__Prompt__:
Should a line below contain the word "front", report it.

__Given records__:
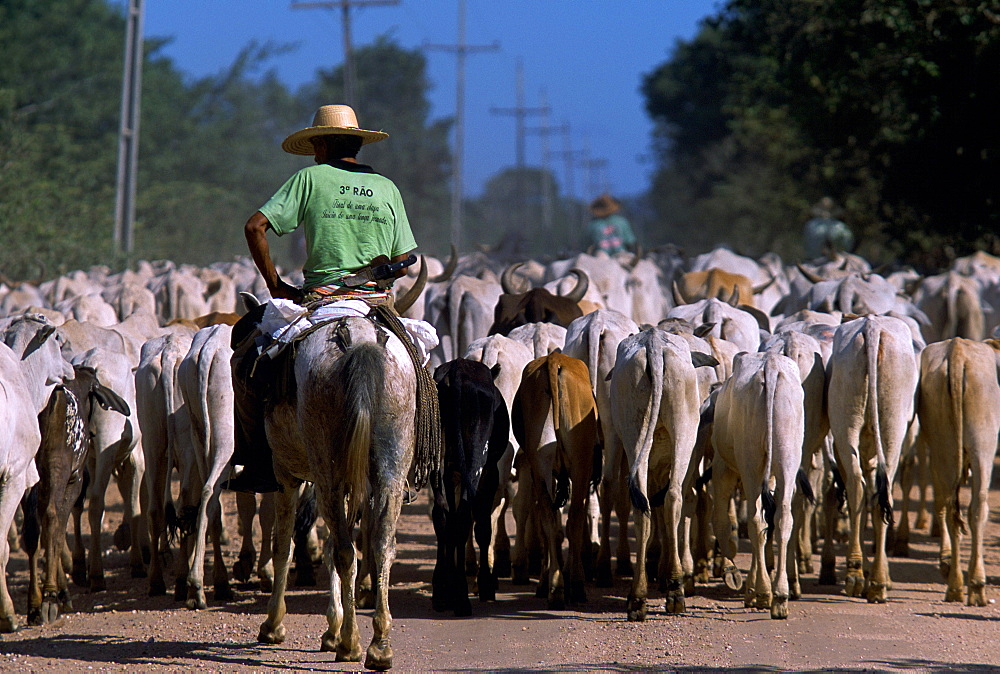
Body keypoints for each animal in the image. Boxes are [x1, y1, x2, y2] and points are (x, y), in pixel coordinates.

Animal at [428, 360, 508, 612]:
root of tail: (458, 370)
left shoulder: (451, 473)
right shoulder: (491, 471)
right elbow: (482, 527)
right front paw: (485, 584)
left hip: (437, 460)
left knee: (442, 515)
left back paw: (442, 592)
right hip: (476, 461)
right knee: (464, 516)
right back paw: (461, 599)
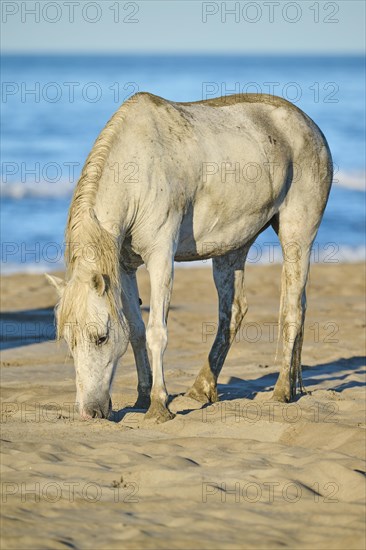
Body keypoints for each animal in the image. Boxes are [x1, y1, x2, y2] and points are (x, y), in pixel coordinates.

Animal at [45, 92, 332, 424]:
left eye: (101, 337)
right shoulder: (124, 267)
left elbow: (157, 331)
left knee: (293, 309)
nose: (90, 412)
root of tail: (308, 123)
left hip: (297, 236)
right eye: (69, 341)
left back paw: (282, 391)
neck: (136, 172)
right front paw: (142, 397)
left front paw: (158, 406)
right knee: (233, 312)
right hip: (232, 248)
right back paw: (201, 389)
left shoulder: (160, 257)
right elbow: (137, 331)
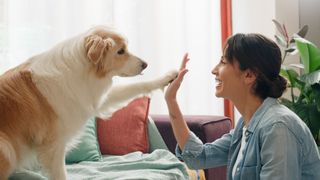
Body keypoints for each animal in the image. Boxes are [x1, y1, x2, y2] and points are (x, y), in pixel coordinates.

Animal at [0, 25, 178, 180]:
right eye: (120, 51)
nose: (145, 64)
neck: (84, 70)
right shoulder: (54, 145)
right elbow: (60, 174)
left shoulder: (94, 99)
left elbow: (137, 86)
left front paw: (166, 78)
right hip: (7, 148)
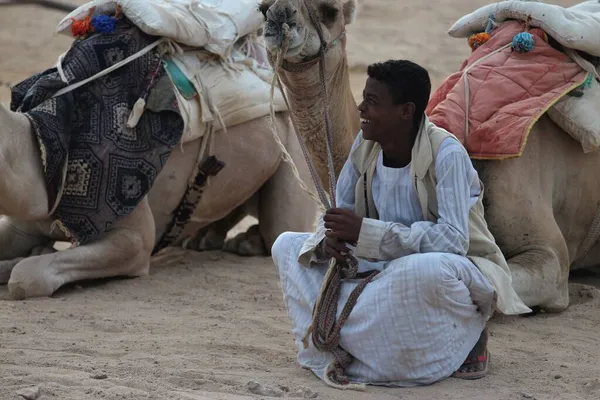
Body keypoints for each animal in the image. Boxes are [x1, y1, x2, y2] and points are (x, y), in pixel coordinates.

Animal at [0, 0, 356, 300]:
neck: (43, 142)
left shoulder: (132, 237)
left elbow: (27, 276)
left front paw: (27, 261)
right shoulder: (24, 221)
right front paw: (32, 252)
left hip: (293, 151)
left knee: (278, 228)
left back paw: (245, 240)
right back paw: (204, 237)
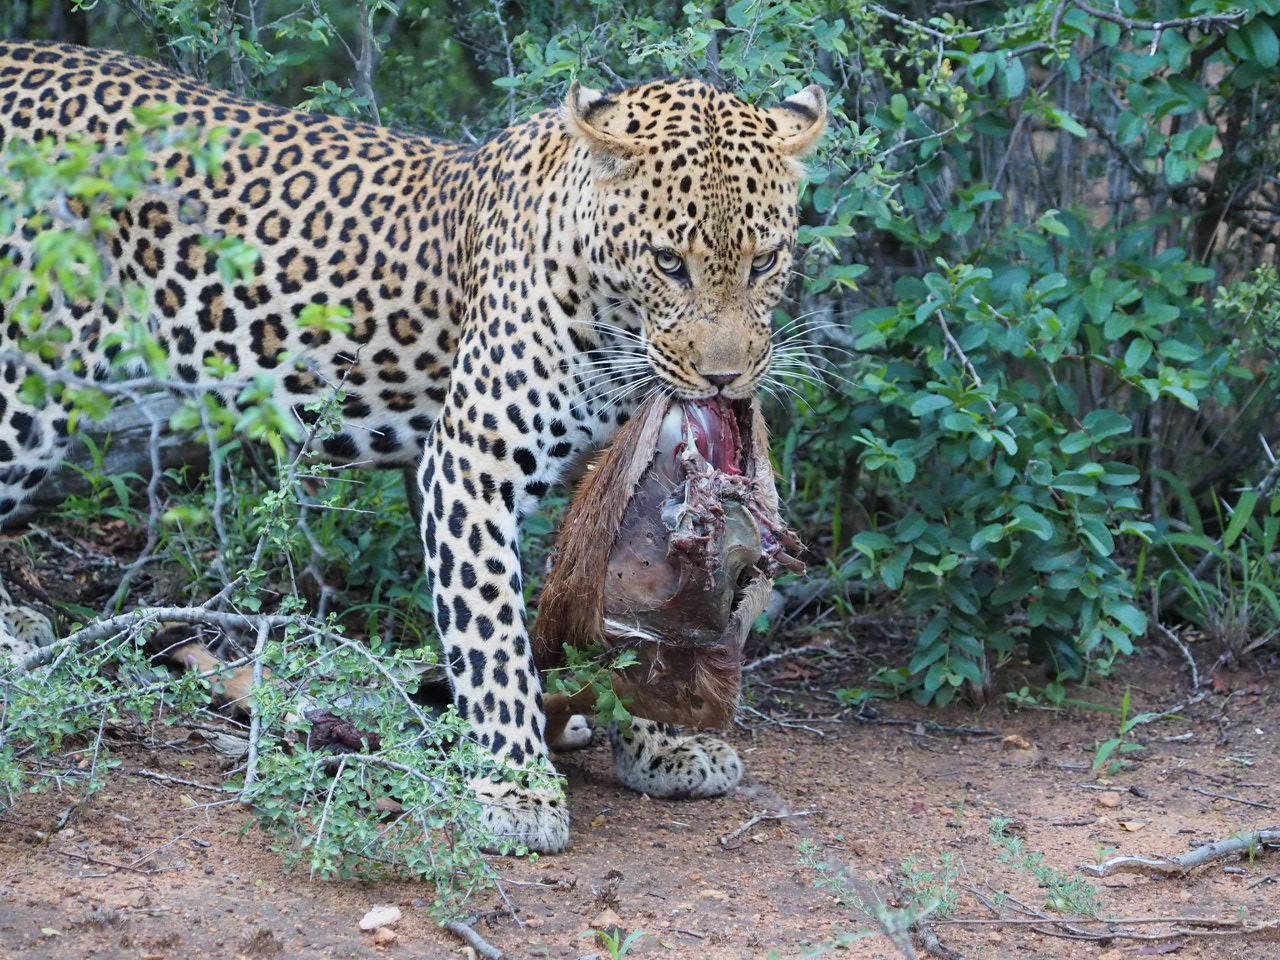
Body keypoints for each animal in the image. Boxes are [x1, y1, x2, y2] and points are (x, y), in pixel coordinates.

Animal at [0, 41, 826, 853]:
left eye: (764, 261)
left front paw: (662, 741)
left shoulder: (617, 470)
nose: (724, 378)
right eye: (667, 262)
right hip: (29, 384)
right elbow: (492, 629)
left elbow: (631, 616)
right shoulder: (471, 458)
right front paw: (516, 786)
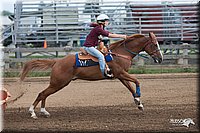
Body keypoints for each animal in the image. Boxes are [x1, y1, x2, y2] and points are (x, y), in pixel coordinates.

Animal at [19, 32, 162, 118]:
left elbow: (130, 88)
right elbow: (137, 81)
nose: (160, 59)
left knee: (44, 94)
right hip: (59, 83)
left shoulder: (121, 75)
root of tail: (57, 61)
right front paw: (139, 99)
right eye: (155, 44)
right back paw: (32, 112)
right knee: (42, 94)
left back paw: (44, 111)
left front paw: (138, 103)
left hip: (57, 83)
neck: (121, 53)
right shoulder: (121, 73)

__Response below__:
right front paw: (485, 584)
right front paw: (142, 397)
left front paw: (158, 406)
left front paw: (166, 78)
left front paw: (27, 261)
right front paw: (32, 252)
left front paw: (662, 741)
right front paw: (516, 786)
right front paw: (139, 99)
left front paw: (138, 103)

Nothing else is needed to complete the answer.